What is the Geography of Education?
The geography of education is a sub-discipline within human geography and considers how educational opportunities, processes, and outcomes vary spatially. In particular, geographers can help answers questions about how educational resources are distributed across different sociodemographic groups, but also how these are embedded within broader social, political, and economic systems.
Research in the geography of education is interdisciplinary, drawing on work from education, psychology, sociology, anthropology, critical race and Indigenous studies, and computer science to name a few!
Digital learning and environmental education are two subjects that intersect with the geography of education. For example, my research focusses on how unequal access to green space may result in different outcomes in students using digital technologies to learn about their local environment.
How Does Geography Impact Environmental Education?
The experiential turn in environmental education has moved students out of the classroom and into nature. Many environmental educators now acknowledge that this is necessary for children to gain first hand knowledge of their local environments so that they can connect this to broader ideas and concepts surrounding topics like climate change, deforestation, etc. In short, a connection to nature, place, and a sense of interdependency with natural systems is key to producing an environmental conscience.
However, children have different levels of access to green space. What if richer students have access to higher quality green spaces than poorer students? What if Black or Indigenous students have less access than white students? Research suggests that this is often the case and it is important to understand how inequitable access to environmental education opportunities impacts outcomes across different sociodemographic groups.
How Does this Intersect with Virtual and Augmented Reality?

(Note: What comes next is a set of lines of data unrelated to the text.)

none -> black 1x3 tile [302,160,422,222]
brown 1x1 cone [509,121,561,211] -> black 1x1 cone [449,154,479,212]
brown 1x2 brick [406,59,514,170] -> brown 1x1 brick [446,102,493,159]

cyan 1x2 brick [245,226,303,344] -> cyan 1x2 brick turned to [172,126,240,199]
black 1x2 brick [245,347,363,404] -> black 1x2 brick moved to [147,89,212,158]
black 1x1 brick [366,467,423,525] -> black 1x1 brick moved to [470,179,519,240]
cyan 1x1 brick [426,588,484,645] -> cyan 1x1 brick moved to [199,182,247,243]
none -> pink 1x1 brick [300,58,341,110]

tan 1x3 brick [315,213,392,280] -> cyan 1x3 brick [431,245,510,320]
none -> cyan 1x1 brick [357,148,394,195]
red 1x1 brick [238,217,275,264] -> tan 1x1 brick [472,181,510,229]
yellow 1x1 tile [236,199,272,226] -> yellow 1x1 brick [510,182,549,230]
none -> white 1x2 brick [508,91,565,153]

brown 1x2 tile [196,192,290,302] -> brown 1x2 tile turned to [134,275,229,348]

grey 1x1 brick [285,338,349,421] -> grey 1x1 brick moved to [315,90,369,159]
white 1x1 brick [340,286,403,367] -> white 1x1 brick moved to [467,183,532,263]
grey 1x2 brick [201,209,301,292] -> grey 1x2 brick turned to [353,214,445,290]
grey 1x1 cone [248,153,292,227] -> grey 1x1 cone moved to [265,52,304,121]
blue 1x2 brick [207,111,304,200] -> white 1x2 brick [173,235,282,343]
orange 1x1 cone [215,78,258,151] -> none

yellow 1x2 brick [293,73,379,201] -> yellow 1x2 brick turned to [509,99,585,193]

Virtual reality can provide children access to locations that may be inaccessible to them due to distance, ability, or safety concerns. While it cannot replace outdoor, experiential education, it may help to overcome some disparities in educational opportunities.
Meanwhile, augmented reality may enhance or promote the outdoor learning experiences that children are taking part in.
However, physical access to these technologies is also impacted by sociodemographic factors and the inequitable distribution of digital technologies within education systems. Further, the question of who is producing VR and AR materials is a major concern. If primarily white, wealthy individuals are developing these materials, different perspectives and ways of knowing the environment are backgrounded. For example, in my research I am concerned about how Indigenous learning materials may be integrated with VR and AR.